#### [TASK TO CARRY OUT]
Only the lines below starting at the one that contains "X37211000Y-59842400D03*" and ending at the one that contains "X37211000Y-82702400D03*" are to be reproduced, exactly and with both ends kept.

#### [SUPPLIED RECORDS]
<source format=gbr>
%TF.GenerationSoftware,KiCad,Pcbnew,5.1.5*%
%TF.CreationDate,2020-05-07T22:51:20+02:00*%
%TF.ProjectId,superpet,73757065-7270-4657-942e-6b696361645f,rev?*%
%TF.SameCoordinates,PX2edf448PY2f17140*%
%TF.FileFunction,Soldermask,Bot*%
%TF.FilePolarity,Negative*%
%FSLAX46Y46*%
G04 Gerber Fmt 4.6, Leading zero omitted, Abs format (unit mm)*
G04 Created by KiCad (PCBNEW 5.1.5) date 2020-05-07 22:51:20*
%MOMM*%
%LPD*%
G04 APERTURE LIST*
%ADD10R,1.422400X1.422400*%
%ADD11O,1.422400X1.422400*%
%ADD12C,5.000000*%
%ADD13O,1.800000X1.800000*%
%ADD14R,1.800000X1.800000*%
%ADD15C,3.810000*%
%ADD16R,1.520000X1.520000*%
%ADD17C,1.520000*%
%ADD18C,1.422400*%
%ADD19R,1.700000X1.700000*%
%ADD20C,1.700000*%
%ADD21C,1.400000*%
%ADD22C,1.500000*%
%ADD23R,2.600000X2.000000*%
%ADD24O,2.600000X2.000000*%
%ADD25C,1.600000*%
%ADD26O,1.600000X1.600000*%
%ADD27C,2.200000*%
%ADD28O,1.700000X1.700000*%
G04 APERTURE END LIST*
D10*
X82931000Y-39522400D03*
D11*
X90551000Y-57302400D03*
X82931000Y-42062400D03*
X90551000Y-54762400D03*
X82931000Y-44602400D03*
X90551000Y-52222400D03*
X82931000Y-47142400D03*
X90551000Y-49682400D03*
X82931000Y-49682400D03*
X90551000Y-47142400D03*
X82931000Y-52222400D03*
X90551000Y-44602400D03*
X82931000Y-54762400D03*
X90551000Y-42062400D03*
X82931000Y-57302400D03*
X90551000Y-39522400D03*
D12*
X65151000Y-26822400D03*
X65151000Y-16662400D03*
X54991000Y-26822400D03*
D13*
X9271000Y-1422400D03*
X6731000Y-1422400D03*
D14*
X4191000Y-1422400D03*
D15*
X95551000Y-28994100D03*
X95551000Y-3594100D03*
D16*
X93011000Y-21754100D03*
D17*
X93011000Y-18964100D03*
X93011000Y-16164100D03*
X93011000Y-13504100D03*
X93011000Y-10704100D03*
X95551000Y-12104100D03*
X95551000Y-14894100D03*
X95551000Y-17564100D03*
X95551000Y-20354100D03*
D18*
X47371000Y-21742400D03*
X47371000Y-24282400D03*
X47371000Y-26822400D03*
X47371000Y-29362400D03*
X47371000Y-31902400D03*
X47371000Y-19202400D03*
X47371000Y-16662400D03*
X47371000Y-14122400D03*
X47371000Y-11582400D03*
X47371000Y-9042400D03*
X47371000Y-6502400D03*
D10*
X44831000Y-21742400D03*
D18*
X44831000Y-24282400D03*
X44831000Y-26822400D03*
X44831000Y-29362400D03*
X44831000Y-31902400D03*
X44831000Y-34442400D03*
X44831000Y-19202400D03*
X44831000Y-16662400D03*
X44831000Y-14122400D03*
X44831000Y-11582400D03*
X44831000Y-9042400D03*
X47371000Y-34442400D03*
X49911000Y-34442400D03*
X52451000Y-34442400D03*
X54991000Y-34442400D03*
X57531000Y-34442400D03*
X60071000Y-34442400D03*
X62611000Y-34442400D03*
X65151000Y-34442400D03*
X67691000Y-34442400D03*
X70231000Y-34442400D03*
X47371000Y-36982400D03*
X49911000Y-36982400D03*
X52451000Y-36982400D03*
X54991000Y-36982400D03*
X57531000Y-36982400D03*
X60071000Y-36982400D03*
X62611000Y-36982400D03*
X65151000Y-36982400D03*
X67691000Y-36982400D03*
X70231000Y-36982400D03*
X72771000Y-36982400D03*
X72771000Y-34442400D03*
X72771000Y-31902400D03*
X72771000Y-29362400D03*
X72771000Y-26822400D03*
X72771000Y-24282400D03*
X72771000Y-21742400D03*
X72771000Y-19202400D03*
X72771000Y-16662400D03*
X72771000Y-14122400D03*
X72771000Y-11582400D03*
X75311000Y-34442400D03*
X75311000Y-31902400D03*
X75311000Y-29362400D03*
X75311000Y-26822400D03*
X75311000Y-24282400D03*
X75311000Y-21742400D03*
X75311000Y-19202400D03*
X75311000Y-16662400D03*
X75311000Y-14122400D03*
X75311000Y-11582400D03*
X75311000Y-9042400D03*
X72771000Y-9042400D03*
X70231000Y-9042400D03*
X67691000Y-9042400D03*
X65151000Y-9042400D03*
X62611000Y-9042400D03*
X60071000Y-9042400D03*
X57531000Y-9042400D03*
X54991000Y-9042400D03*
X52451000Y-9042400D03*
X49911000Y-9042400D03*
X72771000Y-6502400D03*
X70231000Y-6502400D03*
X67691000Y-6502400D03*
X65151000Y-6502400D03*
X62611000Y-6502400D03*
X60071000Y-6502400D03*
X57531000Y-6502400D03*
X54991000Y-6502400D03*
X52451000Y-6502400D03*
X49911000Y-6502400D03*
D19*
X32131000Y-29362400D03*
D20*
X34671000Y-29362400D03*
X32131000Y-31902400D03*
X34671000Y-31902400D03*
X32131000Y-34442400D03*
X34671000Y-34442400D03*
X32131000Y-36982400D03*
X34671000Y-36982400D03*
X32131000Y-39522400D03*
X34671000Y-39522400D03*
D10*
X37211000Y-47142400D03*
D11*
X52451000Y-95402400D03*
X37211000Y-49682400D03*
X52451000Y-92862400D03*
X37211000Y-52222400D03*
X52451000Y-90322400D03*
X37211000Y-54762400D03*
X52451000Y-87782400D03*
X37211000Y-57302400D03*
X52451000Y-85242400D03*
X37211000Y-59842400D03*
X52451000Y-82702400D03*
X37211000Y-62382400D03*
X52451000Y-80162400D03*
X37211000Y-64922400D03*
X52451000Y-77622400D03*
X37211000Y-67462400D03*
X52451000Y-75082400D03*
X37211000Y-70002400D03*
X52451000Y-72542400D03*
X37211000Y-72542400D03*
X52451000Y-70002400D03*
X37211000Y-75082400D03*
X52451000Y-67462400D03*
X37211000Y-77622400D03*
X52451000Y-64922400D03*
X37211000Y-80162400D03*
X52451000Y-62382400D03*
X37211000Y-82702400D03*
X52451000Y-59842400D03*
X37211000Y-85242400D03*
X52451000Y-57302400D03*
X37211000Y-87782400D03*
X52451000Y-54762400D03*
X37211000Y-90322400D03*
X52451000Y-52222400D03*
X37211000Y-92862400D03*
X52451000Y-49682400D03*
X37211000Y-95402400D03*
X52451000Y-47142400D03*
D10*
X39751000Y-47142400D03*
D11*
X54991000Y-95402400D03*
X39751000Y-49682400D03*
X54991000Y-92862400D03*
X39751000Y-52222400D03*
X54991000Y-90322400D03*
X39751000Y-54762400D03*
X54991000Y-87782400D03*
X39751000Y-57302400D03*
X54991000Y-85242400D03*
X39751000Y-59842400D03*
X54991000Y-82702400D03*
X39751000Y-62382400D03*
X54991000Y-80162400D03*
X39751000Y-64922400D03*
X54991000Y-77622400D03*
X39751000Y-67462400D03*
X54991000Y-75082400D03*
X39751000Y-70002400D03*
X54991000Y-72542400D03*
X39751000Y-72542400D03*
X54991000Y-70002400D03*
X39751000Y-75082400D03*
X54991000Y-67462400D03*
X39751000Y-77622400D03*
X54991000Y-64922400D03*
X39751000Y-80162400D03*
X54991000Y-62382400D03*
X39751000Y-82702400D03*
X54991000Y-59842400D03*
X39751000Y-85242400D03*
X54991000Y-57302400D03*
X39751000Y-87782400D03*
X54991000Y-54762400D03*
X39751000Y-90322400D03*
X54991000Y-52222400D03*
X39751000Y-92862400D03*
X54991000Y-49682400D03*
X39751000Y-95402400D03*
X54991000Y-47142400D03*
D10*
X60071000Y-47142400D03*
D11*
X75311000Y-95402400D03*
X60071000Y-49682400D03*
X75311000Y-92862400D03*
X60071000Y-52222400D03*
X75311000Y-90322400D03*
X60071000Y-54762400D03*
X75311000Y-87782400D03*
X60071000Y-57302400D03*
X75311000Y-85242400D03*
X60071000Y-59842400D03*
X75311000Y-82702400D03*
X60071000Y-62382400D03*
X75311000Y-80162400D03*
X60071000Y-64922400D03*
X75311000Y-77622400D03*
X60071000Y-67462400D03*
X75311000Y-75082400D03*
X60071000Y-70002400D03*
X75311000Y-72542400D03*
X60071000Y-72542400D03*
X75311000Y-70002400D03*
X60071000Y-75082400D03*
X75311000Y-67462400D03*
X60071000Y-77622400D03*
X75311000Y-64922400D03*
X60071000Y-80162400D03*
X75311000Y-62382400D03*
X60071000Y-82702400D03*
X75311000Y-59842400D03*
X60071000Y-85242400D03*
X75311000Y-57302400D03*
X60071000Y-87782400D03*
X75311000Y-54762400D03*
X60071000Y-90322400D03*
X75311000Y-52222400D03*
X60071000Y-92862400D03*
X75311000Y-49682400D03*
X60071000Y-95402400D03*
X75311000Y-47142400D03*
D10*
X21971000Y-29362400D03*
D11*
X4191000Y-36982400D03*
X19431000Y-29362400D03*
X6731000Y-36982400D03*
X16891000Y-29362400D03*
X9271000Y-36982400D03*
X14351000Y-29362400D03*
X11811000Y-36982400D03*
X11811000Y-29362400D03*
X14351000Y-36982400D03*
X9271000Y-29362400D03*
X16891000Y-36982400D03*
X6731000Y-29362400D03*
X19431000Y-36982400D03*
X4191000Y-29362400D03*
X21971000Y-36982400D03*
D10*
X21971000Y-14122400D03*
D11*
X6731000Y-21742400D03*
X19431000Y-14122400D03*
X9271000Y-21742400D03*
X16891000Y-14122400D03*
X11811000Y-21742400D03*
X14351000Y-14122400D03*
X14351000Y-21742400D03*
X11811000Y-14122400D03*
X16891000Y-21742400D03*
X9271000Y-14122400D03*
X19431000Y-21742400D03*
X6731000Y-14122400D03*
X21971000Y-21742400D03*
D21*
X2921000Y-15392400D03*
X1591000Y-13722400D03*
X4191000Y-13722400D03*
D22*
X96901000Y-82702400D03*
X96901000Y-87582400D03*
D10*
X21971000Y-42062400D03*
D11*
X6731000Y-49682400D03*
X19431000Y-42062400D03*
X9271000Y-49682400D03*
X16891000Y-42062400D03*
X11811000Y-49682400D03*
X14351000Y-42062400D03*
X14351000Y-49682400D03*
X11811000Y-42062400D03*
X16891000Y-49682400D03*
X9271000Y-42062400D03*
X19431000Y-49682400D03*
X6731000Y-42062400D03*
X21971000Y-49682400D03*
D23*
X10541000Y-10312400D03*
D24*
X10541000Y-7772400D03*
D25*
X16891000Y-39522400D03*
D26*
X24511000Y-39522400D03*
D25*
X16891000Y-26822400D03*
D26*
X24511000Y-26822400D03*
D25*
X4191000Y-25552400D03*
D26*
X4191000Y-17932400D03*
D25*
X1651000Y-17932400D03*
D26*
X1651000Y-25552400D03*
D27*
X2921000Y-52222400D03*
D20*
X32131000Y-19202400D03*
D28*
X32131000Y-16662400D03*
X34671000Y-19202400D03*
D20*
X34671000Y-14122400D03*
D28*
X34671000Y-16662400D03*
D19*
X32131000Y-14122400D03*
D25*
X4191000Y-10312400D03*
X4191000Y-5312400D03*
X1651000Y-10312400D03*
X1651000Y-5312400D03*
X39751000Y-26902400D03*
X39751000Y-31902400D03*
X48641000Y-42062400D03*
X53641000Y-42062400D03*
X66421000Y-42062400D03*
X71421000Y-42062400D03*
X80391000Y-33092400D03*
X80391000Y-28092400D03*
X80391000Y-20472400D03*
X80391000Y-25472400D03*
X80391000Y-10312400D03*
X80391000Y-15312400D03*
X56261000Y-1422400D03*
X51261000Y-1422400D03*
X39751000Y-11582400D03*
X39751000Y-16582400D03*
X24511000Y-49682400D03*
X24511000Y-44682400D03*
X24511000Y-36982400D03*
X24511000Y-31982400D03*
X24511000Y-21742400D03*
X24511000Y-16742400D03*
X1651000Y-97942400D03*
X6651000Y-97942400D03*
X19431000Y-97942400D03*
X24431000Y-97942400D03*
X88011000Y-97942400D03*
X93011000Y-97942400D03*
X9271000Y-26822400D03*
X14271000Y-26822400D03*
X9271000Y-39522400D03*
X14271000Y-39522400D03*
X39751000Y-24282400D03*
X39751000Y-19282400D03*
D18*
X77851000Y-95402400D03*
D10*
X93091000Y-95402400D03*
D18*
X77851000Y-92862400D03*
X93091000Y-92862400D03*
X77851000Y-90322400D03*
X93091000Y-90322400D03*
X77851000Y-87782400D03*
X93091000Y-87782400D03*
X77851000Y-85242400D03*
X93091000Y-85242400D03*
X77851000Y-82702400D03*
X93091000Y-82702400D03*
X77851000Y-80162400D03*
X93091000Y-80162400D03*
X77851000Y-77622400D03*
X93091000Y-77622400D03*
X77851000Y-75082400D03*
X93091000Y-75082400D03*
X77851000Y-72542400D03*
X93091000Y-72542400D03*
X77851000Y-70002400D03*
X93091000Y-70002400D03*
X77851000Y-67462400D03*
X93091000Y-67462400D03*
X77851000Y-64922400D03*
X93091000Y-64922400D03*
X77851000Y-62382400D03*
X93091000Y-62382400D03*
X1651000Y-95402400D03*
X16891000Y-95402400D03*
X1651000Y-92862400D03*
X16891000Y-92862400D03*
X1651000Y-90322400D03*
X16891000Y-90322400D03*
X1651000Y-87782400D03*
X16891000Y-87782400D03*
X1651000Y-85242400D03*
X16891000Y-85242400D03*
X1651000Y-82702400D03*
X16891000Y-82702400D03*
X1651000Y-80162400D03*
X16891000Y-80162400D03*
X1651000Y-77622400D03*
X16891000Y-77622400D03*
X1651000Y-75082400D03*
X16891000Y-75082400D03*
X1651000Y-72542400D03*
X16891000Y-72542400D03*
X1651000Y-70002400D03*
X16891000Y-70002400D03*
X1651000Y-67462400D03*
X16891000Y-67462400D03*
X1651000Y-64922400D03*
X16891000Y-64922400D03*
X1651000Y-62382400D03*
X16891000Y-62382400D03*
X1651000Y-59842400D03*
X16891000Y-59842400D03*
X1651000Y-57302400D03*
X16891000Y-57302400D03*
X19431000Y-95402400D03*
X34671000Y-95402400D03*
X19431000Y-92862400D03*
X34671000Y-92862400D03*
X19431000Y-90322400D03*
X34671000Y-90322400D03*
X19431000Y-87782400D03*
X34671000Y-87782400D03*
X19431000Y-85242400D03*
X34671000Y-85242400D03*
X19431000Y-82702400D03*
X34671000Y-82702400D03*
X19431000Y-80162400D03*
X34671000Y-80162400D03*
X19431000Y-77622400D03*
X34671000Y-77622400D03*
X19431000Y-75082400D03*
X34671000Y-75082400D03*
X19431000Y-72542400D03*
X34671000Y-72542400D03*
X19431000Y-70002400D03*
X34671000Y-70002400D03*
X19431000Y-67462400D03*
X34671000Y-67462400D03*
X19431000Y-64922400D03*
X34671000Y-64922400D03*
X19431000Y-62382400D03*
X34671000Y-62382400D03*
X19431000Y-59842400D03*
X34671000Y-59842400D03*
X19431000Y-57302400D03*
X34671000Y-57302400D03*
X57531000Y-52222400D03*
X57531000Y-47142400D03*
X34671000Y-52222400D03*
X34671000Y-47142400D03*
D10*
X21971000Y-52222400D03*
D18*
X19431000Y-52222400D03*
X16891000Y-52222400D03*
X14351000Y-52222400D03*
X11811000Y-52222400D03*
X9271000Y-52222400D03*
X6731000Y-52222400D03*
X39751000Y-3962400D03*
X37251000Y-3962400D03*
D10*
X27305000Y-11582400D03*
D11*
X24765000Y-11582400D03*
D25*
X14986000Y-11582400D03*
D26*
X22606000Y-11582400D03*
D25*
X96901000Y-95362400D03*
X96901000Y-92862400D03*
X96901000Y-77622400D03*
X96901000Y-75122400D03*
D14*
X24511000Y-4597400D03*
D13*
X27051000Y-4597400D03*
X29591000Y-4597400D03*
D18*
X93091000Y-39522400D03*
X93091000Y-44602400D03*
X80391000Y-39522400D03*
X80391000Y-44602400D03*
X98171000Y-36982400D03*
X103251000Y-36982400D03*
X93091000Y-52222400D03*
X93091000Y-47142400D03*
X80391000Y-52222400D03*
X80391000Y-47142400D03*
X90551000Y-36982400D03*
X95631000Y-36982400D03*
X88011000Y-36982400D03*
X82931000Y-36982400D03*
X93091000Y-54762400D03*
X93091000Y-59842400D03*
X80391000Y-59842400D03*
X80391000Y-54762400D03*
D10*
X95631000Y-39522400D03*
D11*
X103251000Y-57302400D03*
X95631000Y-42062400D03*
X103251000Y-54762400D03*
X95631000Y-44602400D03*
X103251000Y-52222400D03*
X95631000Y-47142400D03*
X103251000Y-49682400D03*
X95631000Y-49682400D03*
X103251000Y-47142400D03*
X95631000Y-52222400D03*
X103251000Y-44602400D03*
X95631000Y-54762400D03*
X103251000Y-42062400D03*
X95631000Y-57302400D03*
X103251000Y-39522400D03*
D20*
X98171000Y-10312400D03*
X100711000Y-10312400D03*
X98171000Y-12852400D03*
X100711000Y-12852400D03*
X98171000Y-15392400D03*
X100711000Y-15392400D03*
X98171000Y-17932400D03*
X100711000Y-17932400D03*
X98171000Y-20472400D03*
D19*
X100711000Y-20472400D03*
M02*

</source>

#### [SOLUTION TO THIS EXERCISE]
X37211000Y-59842400D03*
X52451000Y-82702400D03*
X37211000Y-62382400D03*
X52451000Y-80162400D03*
X37211000Y-64922400D03*
X52451000Y-77622400D03*
X37211000Y-67462400D03*
X52451000Y-75082400D03*
X37211000Y-70002400D03*
X52451000Y-72542400D03*
X37211000Y-72542400D03*
X52451000Y-70002400D03*
X37211000Y-75082400D03*
X52451000Y-67462400D03*
X37211000Y-77622400D03*
X52451000Y-64922400D03*
X37211000Y-80162400D03*
X52451000Y-62382400D03*
X37211000Y-82702400D03*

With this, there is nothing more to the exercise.